▶ _Stored data_:
-------

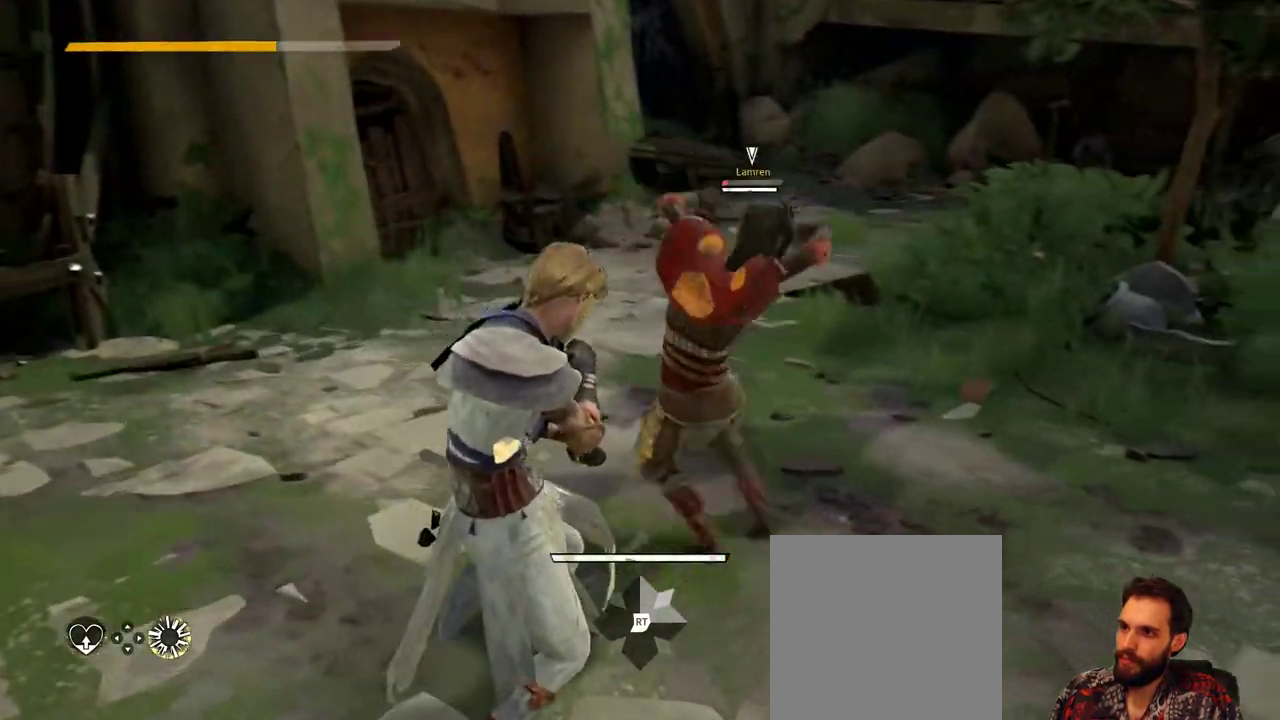
{"buttons": ["L2"], "left_stick": "up-right", "right_stick": "center", "events": []}
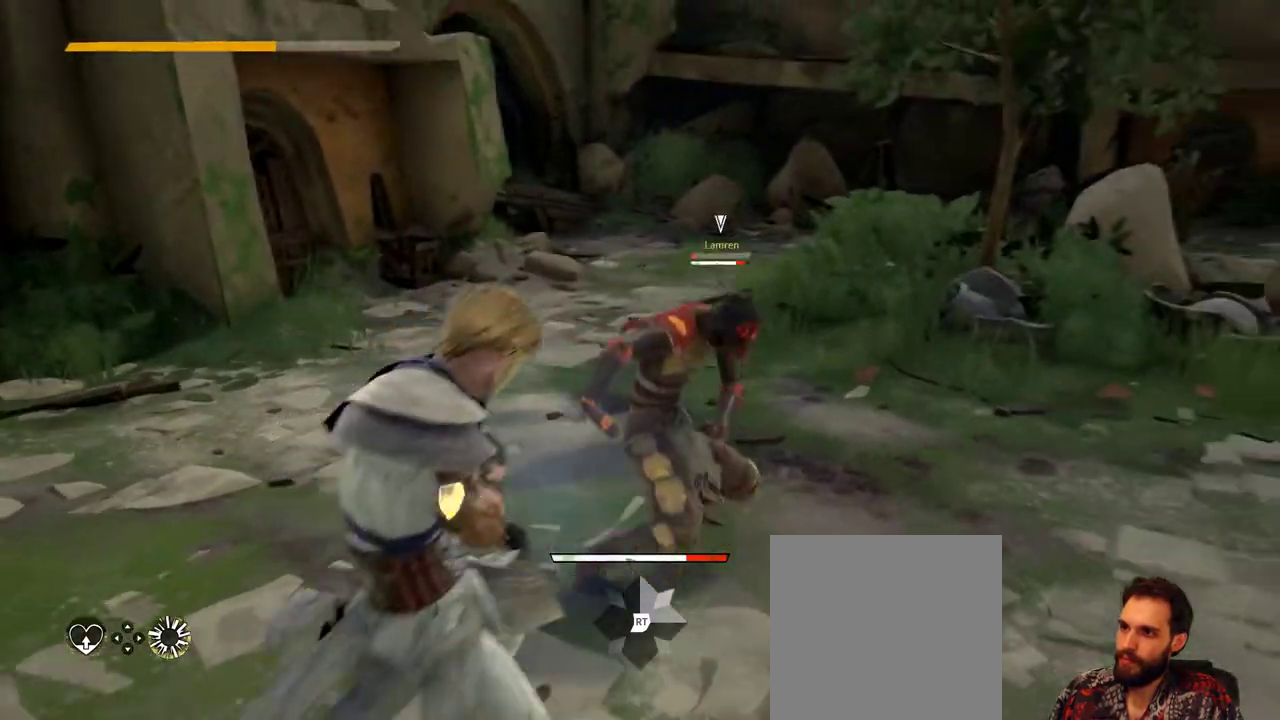
{"buttons": ["L2"], "left_stick": "up-right", "right_stick": "center", "events": []}
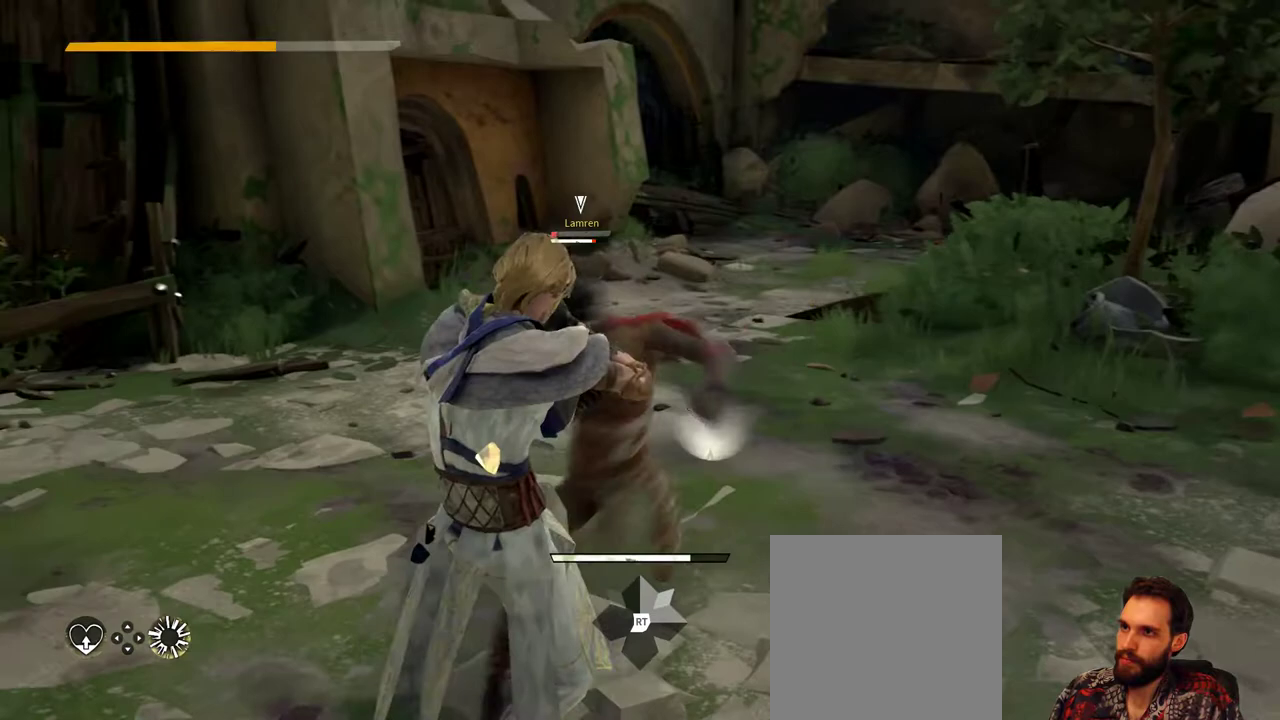
{"buttons": ["L2"], "left_stick": "up-right", "right_stick": "center", "events": []}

-------

▶ _Task goal_:
Restate the entire listing word for word, excluding pictures.

▶ _Answer box_:
{"buttons": ["L2"], "left_stick": "up-right", "right_stick": "center", "events": []}
{"buttons": ["L2"], "left_stick": "up-right", "right_stick": "center", "events": []}
{"buttons": ["L2"], "left_stick": "up-right", "right_stick": "center", "events": []}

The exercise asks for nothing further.